Title: Prosodically Conditioned Morphological Change: Preservation vs Loss in Early English Prefixes
Author: Benjamin J. Molineaux
Institution: University of Oxford
Linguistic Field: Morphology
Subject Language: English, Old
English, Middle
Abstract: This article explores the motivations behind the loss of a number of Germanic prefixes in the history of English. Using Old and Middle English translations of Boethius’ de Consolatione Philosophiae as a corpus, it is shown that prefix loss is not specific to a single word category, nor to the presence of morphosyntactic characteristics such as prefix separability. This state of affairs cannot be explained by current theories of prefix loss, which are generally restricted to inseparable verbal prefixes. The fact that some prefixes are lost and some are preserved, also argues against an across-the-board grammaticalisation account, based mostly on semantic factors.

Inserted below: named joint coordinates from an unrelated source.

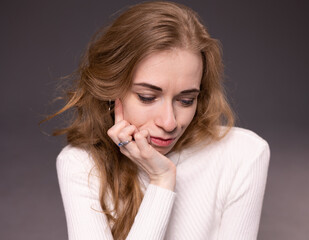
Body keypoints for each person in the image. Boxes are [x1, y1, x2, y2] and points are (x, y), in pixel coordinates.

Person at [49, 1, 270, 239]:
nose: (169, 123)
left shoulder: (243, 154)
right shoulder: (81, 164)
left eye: (186, 100)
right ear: (112, 91)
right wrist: (161, 180)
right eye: (147, 97)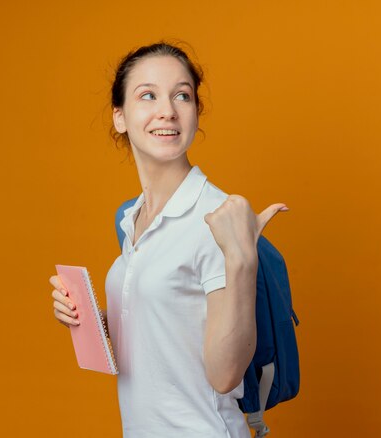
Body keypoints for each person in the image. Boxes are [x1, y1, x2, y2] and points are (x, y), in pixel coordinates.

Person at [50, 42, 287, 437]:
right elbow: (171, 333)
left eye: (182, 95)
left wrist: (242, 261)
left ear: (196, 113)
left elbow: (225, 374)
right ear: (120, 117)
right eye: (148, 95)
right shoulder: (131, 218)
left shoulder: (214, 217)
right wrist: (92, 322)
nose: (168, 110)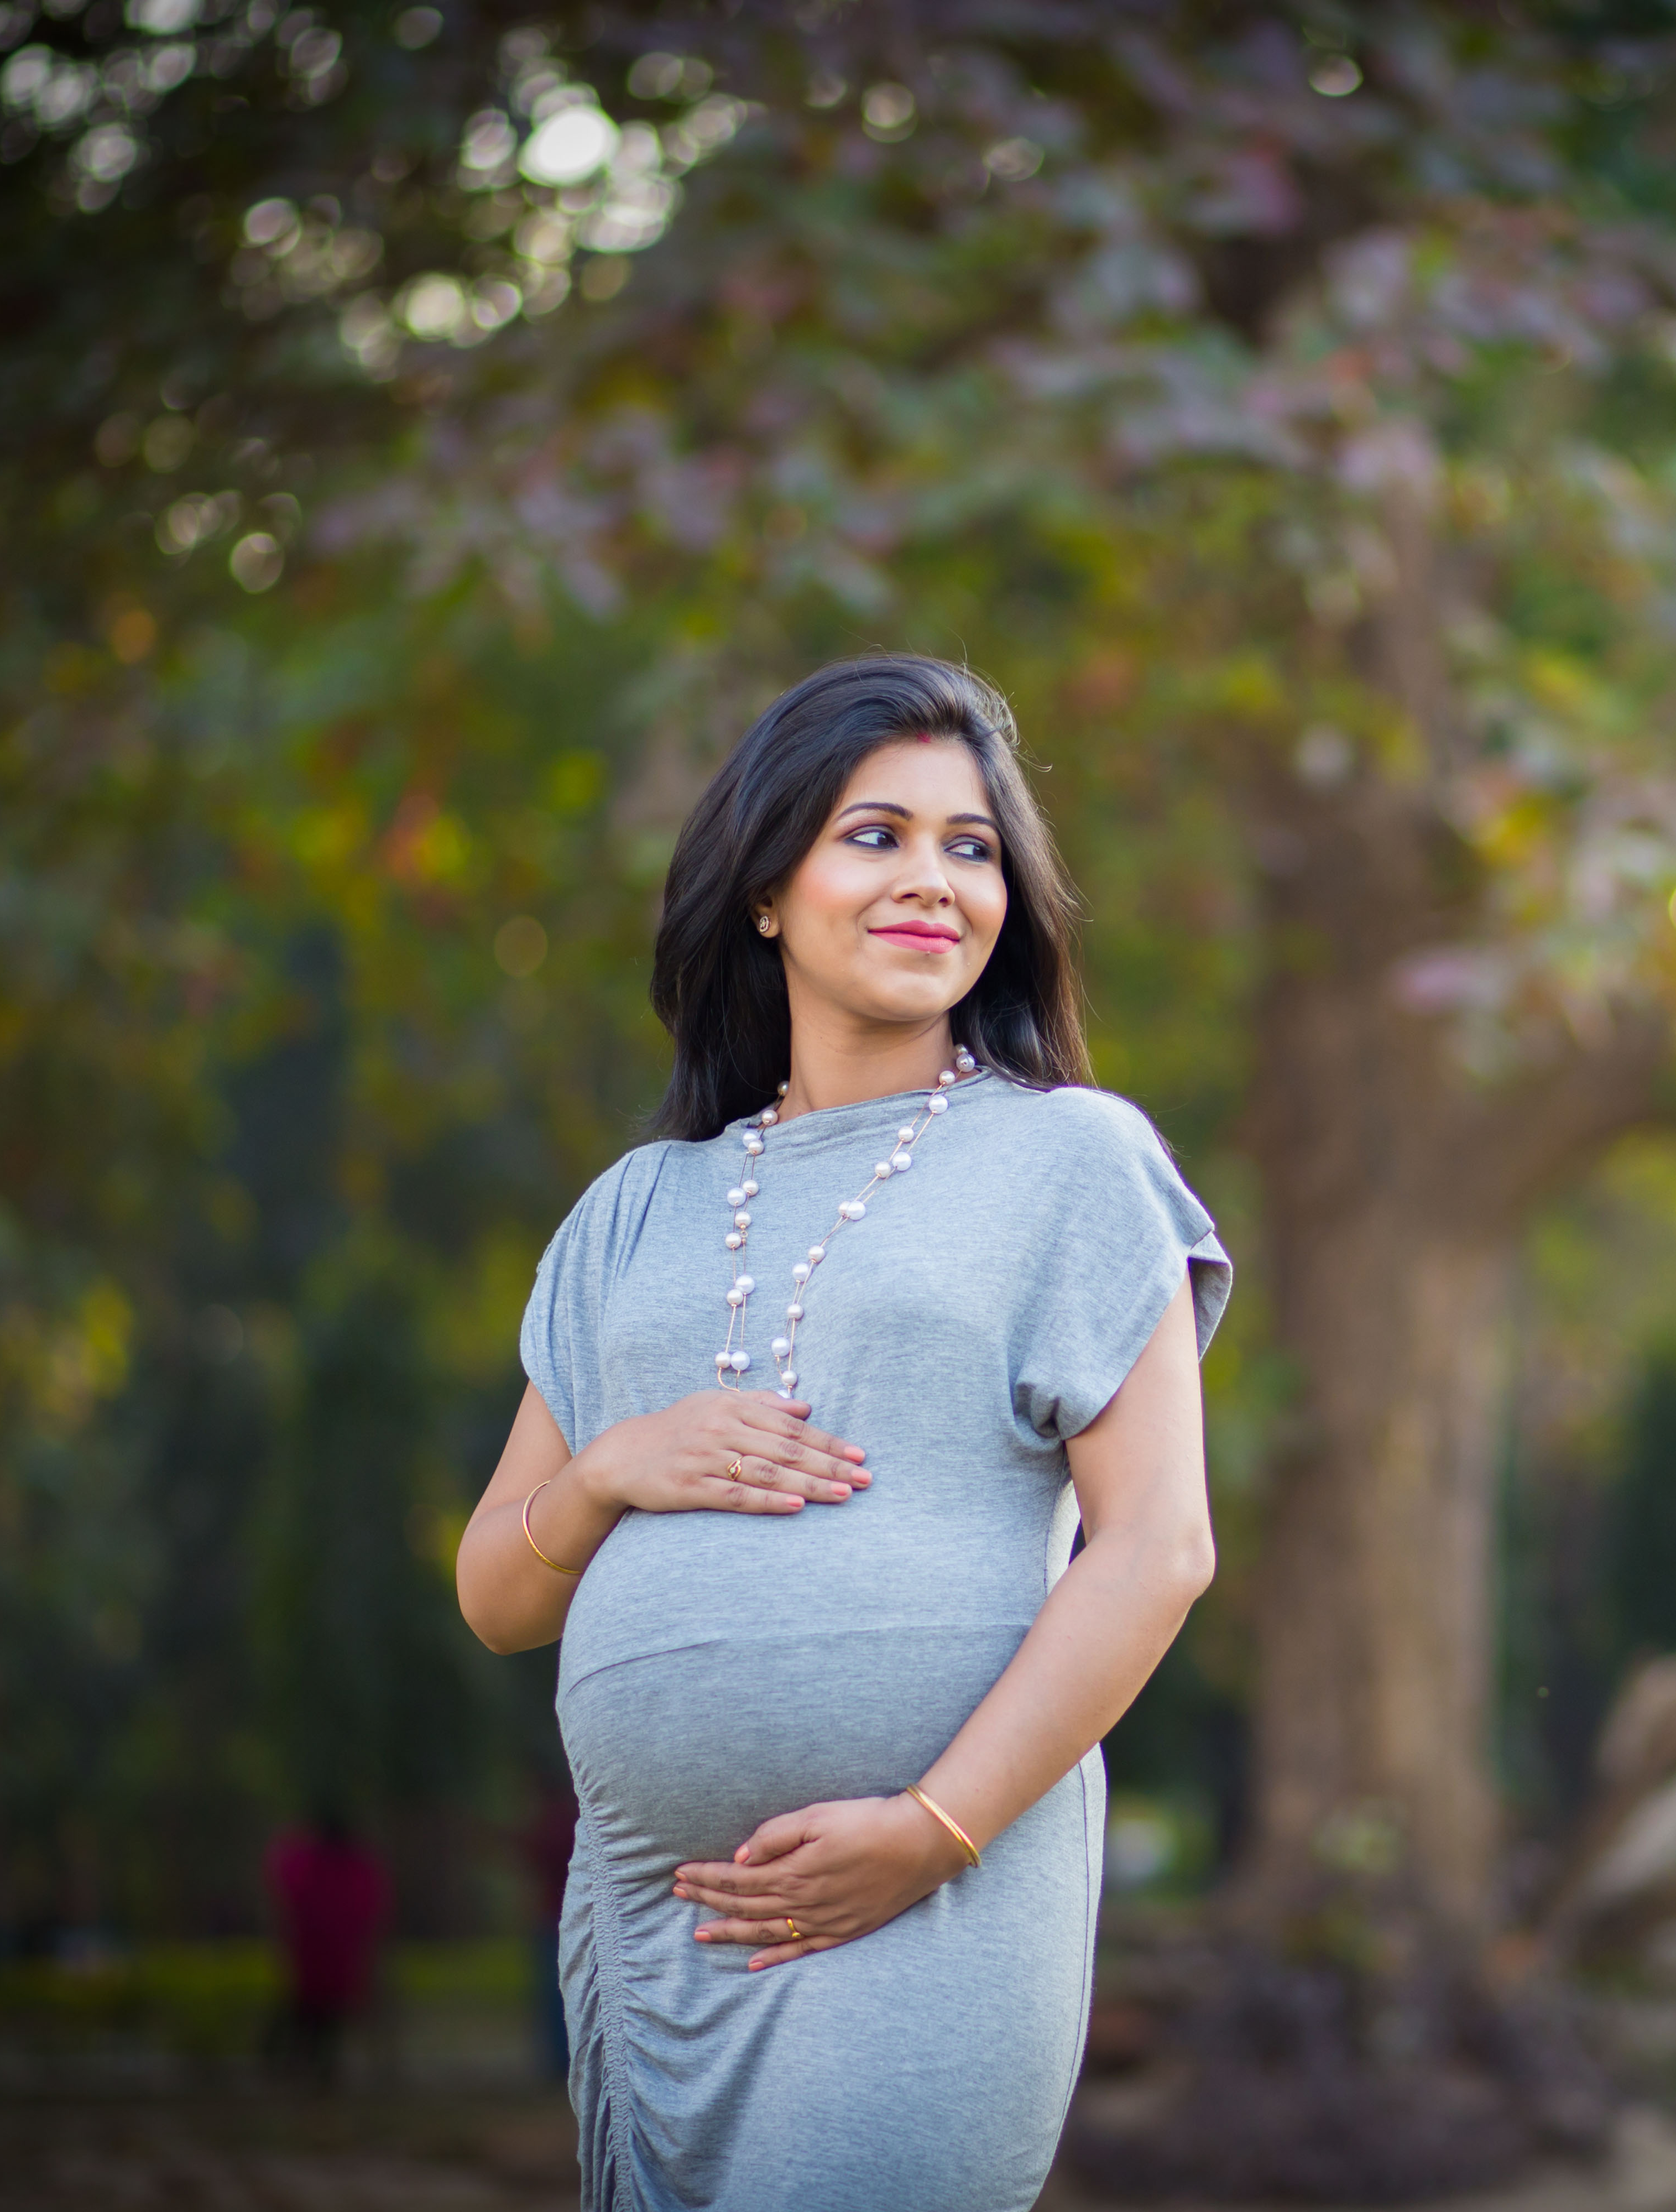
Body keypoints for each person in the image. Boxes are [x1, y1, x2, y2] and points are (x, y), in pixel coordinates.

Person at [454, 656, 1226, 2212]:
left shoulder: (1074, 1161)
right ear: (763, 888)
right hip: (656, 1926)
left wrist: (931, 1832)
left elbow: (1158, 1549)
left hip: (936, 1904)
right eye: (877, 836)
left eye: (973, 845)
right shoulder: (634, 1213)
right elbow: (496, 1597)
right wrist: (610, 1471)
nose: (934, 879)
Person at [264, 1810, 391, 2084]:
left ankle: (302, 2067)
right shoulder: (355, 1867)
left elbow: (282, 1880)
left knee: (311, 2015)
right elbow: (374, 1907)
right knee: (322, 2017)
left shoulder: (308, 1863)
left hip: (314, 1958)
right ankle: (313, 2069)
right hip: (336, 1959)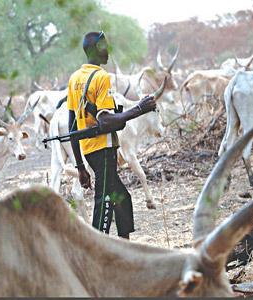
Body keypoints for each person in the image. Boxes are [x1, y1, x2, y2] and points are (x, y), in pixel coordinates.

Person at [67, 31, 157, 239]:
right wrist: (139, 109)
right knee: (104, 202)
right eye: (104, 46)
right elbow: (106, 121)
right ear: (94, 49)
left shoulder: (74, 79)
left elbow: (73, 128)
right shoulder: (101, 77)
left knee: (122, 198)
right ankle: (98, 249)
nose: (107, 50)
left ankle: (124, 246)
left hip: (90, 151)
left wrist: (80, 166)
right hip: (104, 150)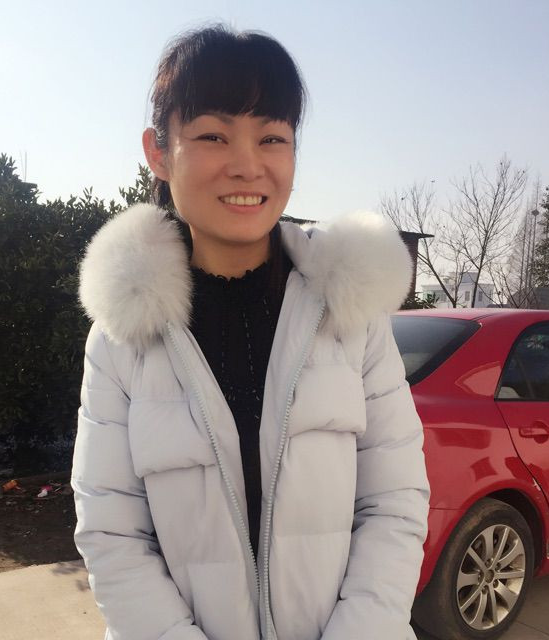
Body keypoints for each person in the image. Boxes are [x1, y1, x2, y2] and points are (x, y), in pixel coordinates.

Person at [72, 23, 430, 640]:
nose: (247, 165)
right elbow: (111, 533)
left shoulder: (350, 313)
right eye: (213, 135)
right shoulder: (122, 338)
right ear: (159, 152)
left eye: (272, 138)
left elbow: (395, 505)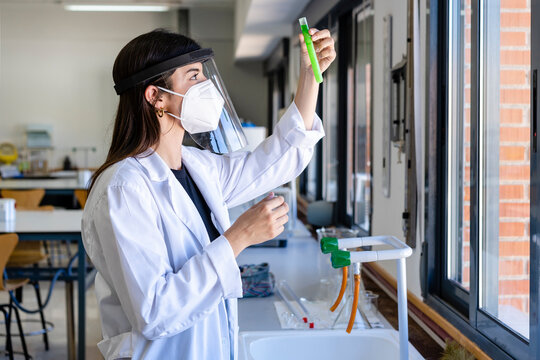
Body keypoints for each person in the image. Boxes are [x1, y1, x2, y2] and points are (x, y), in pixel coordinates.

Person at [82, 27, 335, 360]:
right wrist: (239, 237)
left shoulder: (198, 166)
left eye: (204, 76)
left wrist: (309, 76)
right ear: (155, 97)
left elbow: (275, 160)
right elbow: (155, 311)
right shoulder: (124, 188)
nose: (207, 88)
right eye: (193, 76)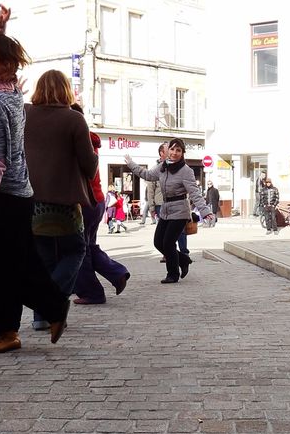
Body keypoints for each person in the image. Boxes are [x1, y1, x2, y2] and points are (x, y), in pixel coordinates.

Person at [0, 11, 70, 353]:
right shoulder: (9, 93)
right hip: (18, 194)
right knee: (18, 263)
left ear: (3, 63)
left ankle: (17, 326)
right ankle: (18, 325)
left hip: (5, 195)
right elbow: (7, 66)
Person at [24, 69, 98, 318]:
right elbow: (89, 165)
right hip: (65, 201)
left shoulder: (24, 113)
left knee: (44, 257)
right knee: (76, 249)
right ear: (67, 90)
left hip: (31, 199)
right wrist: (94, 158)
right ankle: (51, 302)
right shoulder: (74, 119)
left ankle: (40, 319)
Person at [125, 139, 215, 283]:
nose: (174, 153)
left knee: (168, 243)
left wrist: (205, 211)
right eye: (172, 149)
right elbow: (146, 175)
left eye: (178, 150)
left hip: (180, 210)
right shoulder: (162, 167)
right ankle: (184, 260)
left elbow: (195, 193)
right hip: (166, 210)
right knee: (158, 242)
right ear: (168, 151)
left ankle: (172, 274)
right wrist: (131, 163)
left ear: (182, 153)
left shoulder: (186, 171)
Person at [73, 107, 130, 305]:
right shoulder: (89, 139)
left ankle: (93, 292)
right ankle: (116, 273)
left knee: (79, 249)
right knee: (87, 246)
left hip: (84, 202)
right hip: (95, 201)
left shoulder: (78, 140)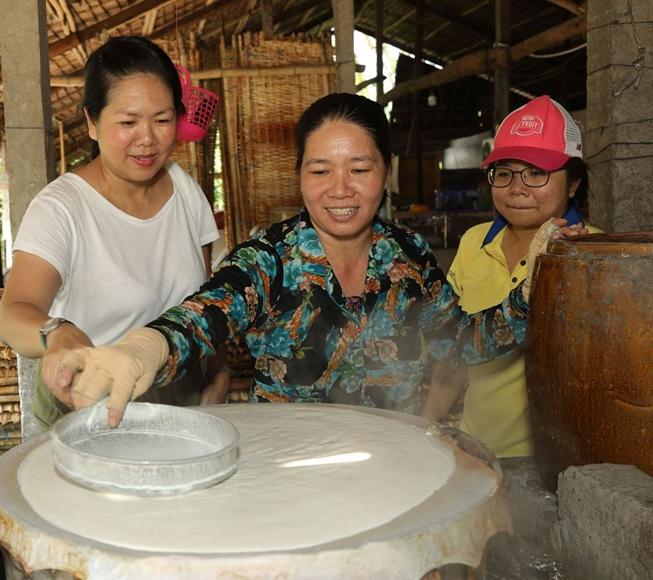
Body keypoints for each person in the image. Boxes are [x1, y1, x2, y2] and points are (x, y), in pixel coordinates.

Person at [62, 92, 571, 428]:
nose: (340, 190)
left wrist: (531, 297)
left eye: (360, 168)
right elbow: (206, 313)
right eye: (320, 170)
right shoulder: (271, 260)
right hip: (292, 484)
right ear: (300, 175)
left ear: (386, 173)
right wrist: (143, 348)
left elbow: (460, 342)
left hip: (395, 470)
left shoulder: (410, 258)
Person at [0, 36, 229, 431]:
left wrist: (219, 370)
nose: (147, 139)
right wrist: (58, 333)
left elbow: (206, 298)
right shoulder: (62, 208)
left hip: (179, 397)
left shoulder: (184, 189)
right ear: (92, 121)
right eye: (127, 122)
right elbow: (13, 314)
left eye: (162, 120)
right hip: (89, 405)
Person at [421, 95, 598, 457]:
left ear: (574, 183)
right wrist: (423, 431)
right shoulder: (474, 242)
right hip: (476, 450)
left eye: (536, 172)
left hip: (558, 462)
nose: (517, 188)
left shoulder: (594, 255)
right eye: (504, 173)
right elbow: (453, 355)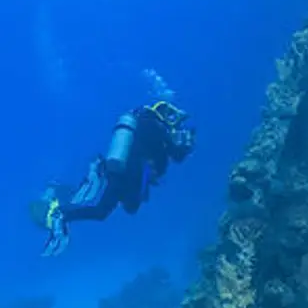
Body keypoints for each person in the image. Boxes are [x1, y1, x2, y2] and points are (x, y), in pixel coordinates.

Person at [38, 99, 194, 256]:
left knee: (102, 212)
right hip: (131, 174)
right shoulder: (156, 127)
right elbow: (173, 157)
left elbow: (163, 158)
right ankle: (66, 208)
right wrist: (185, 144)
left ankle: (65, 209)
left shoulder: (144, 124)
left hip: (119, 172)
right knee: (126, 207)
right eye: (171, 117)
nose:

It is held here that a closer look at the prosodic structure of native prefixes can provide a principled explanation for the entirety of our data. To this effect, the optimisation of a resolved moraic trochee (Dresher & Lahiri, 1991) amid significant restructuring of the language's lexicon had crucial impact on the fate of prefixed words. In particular, Early Middle English would have come to prefer maximal, branching feet, and avoid words with prefixes constituting heavy, non-branching feet. Ultimately, the preservation of prosodic structure led to the loss of heavy monosyllabic prefixes due to stress clash between prefix and root. Light monosyllabic and bisyllabic prefixes, in contrast, were preserved, since no clash occurred. This argument explains the changes in prefixation from a purely prosodic standpoint, hence accounting for the data for both verbal and nominal prefixes, which were heretofore dealt with separately.